Does making health insurance premiums more affordable for healthier, wealthier people justify sharply increasing out-of-pocket costs for lower-income and sicker people?

That's one of the key questions critics are raising about Iowa's sweeping new proposal to revamp its individual insurance market and abolish its federal exchange. The state submitted the plan—called the Iowa Stopgap Measure—to HHS and the U.S. Treasury Department Tuesday under Section 1332 of the Affordable Care Act.

...Under Iowa's state innovation waiver request, residents would receive premium subsidies based on broad age and income categories, without using the Affordable Care Act's calculation to cap premium costs at a certain percentage of a person's income. The state revenue department would determine a person's eligibility and level of subsidy, rather than having that determination made by the federal exchange.

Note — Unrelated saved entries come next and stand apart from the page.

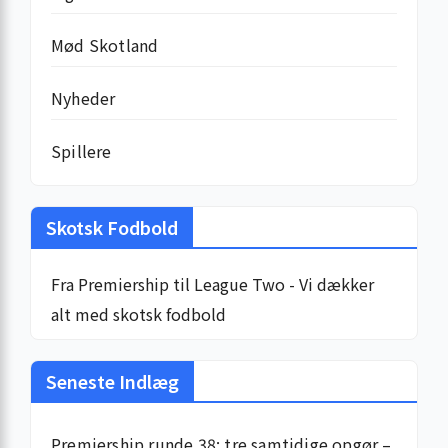
Mød Skotland
Nyheder
Spillere
Skotsk Fodbold
Fra Premiership til League Two - Vi dækker
alt med skotsk fodbold
Seneste Indlæg
Premiership runde 38: tre samtidige opgør –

...Another change is that people earning more than 400% of the federal poverty level would be eligible for premium subsidies. Meanwhile, people with incomes from 138% to 250% of poverty would no longer receive cost-sharing subsidies to reduce their deductible and coinsurance payments.

This is PRECISELY what I was referring to above. YES, the 400% FPL cap should absolutely be raised/removed...but NOT at the expense of lower-income enrollees.

The "Idaho" bullet refers to this:

Last week, Idaho made a startling announcement: It will allow insurers to sell health insurance that does not comply with Obamacare regulations. This means that, in Idaho, health insurance plans could once again deny coverage to people with preexisting conditions — or charge them higher prices.

They could decide to not cover certain benefits that Obamacare mandates (maternity coverage, for example, was often left out before the health law) or put lifetime caps on their benefits. Idaho is the first state to roll out this type of regulation; it did so in a bulletin last week, first reported by the Wall Street Journal.

What we know: The Idaho rules clearly run afoul of federal law. The Affordable Care Act outlaws the exact type of plans that Idaho wants to allow onto its insurance market.

Finally, the "reinsurance" bullet refers to...well, presumably reinsurance programs, which are ALREADY allowed by the ACA today, are a GOOD thing, and work so well that even Verma herself has approved them in a half-dozen states, so I'm not sure I understand the point of including them in this list anyway.